Back in 2014, we launched an ambitious educational program titled Houses of Life. The idea was to identify and mark with special plaques those sites in Europe that provided shelter to the victims of the Nazi persecution.
Five years later, we have managed to identify well over 500 Houses of Life across Europe, and we are in the process of marking each one of them. We have learned that most of the refugees were children, left by their parents before the latter were deported to the Nazi concentration and death camps.
An overwhelming number of Houses of Life were related to the Catholic Church. In Italy and France alone, hundreds of churches, convents, monasteries and Catholic schools were part of this intricate network, a fact that emphasizes the importance of opening the wartime Vatican archives, as announced earlier this year by Pope Francis, in order to understand the role played by the Church.
In the next few months we are scheduled to proclaim three Houses of Life in Hungary in which hundreds of children were sheltered and saved. One can only imagine how many lives were born from those children.

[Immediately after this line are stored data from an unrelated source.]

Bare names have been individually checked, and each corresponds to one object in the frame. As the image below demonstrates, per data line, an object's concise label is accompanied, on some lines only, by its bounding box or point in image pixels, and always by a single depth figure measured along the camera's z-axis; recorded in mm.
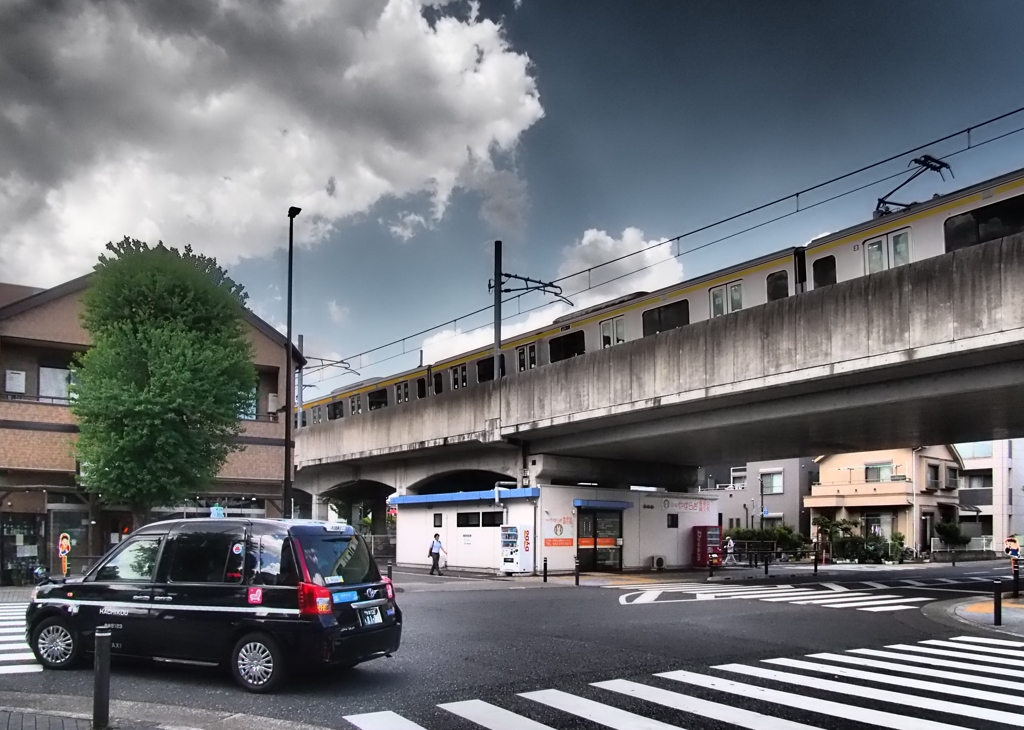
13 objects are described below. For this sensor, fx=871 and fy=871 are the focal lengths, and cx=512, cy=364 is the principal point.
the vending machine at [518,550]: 29969
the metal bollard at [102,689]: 6984
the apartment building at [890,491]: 55938
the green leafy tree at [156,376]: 22578
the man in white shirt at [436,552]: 30250
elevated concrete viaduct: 17688
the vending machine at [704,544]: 35312
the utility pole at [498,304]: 30562
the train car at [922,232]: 17750
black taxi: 8562
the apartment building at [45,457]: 24688
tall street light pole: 25344
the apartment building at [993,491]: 63188
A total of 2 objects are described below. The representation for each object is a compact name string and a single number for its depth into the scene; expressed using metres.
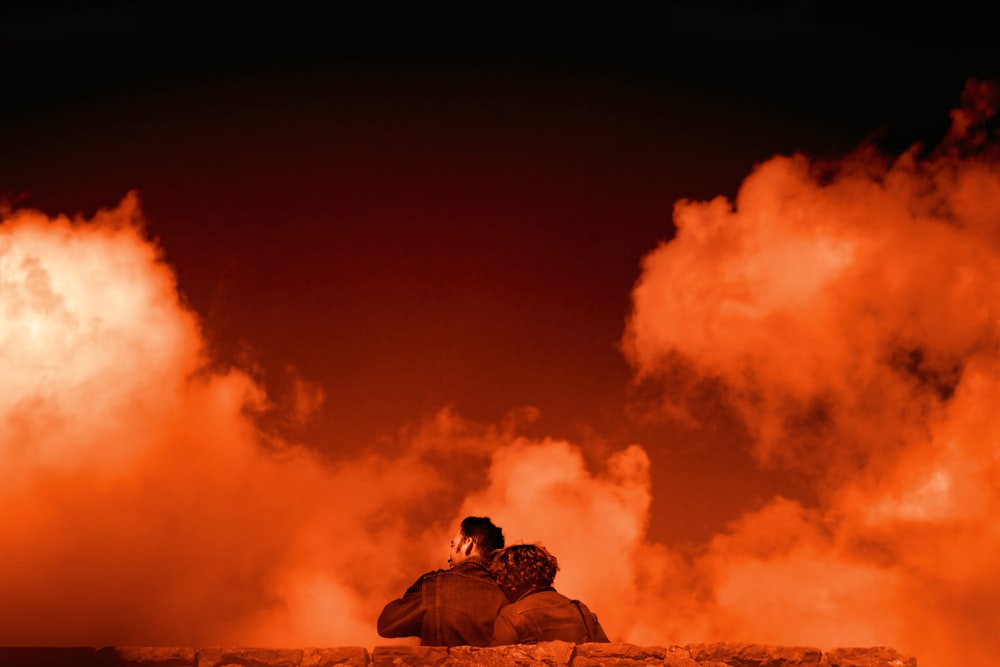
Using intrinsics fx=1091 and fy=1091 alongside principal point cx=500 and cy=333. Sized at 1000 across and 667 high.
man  6.89
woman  6.75
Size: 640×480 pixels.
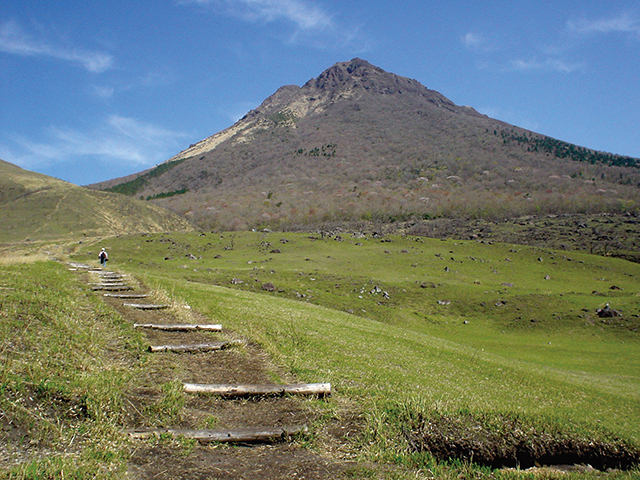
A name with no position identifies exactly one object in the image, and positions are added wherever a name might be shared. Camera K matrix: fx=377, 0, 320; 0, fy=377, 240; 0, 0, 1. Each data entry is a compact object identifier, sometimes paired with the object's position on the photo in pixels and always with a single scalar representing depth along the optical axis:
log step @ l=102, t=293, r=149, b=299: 14.51
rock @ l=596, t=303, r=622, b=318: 34.53
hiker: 31.51
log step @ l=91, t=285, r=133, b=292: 15.88
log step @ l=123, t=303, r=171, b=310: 12.85
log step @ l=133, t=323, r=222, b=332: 10.46
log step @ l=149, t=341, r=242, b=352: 8.38
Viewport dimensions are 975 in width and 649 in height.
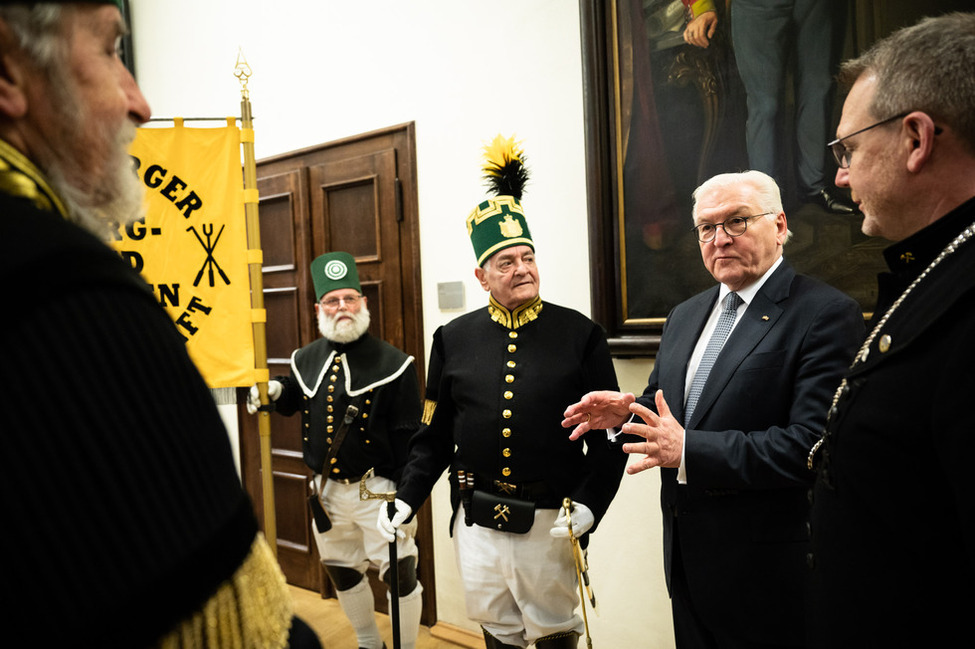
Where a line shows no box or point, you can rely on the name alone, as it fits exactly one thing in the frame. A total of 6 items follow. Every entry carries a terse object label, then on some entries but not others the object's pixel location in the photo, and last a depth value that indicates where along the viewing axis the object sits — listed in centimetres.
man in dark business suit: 151
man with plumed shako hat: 212
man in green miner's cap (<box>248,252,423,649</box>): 294
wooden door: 345
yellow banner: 280
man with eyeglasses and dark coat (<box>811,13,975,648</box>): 89
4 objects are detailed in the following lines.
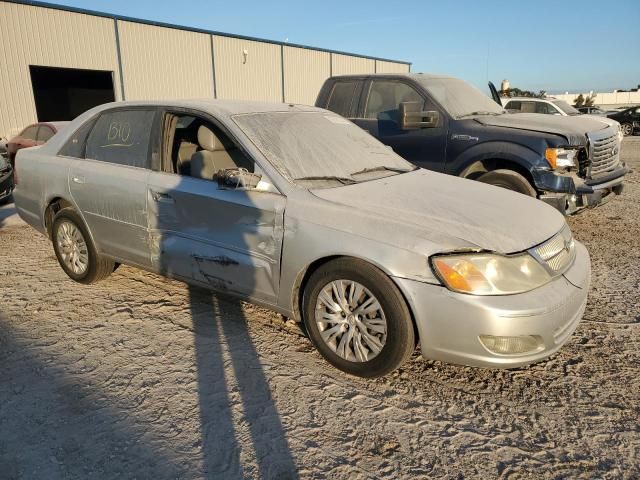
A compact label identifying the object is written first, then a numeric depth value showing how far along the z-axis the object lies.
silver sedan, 2.67
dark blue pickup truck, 5.38
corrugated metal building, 16.19
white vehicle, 13.67
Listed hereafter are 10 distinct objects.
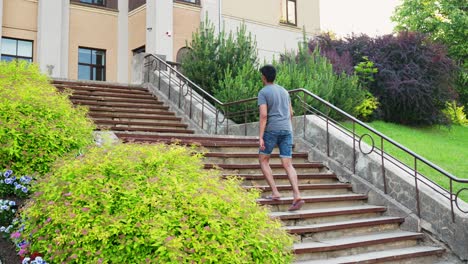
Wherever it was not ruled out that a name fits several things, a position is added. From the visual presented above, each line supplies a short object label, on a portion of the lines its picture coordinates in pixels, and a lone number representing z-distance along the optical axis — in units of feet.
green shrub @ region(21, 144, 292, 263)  12.71
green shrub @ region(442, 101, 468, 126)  56.92
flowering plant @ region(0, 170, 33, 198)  18.37
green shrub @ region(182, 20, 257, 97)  45.75
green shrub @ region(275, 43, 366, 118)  40.47
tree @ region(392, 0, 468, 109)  80.74
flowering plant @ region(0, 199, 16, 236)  17.20
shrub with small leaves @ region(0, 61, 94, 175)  19.07
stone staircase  20.76
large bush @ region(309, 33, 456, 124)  49.98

Back on January 27, 2019, in a moving ceremony that took place in Tirana, with the participation of Albania’s President Ilir Meta and dignitaries from his government, our foundation proclaimed the whole country of Albania as a House of Life.
This tiny country in the Balkans, predominantly Muslim, is the only one under Nazi occupation that ended up the war with more Jews than it had before the outbreak of the Holocaust. This was due to the fact that the whole country, including politicians and common people, gave shelter not only to the Albanian Jews, but also to Jews from neighboring countries, based on the ethical principle named Besa, which in Albanian refers to “the Promise” or “Code of Honor” whereby Albanians will always protect their guests, even by risking their own lives.
The Houses of Life program clearly exemplifies the courage of the rescuers and in the eve of the Holocaust Remembrance Day, we should all reflect upon the blessed memory of the victims and their rescuers.
Their joint spirit will help us all in our efforts to prevent a future Holocaust.
The writer is founder of the International Raoul Wallenberg Foundation.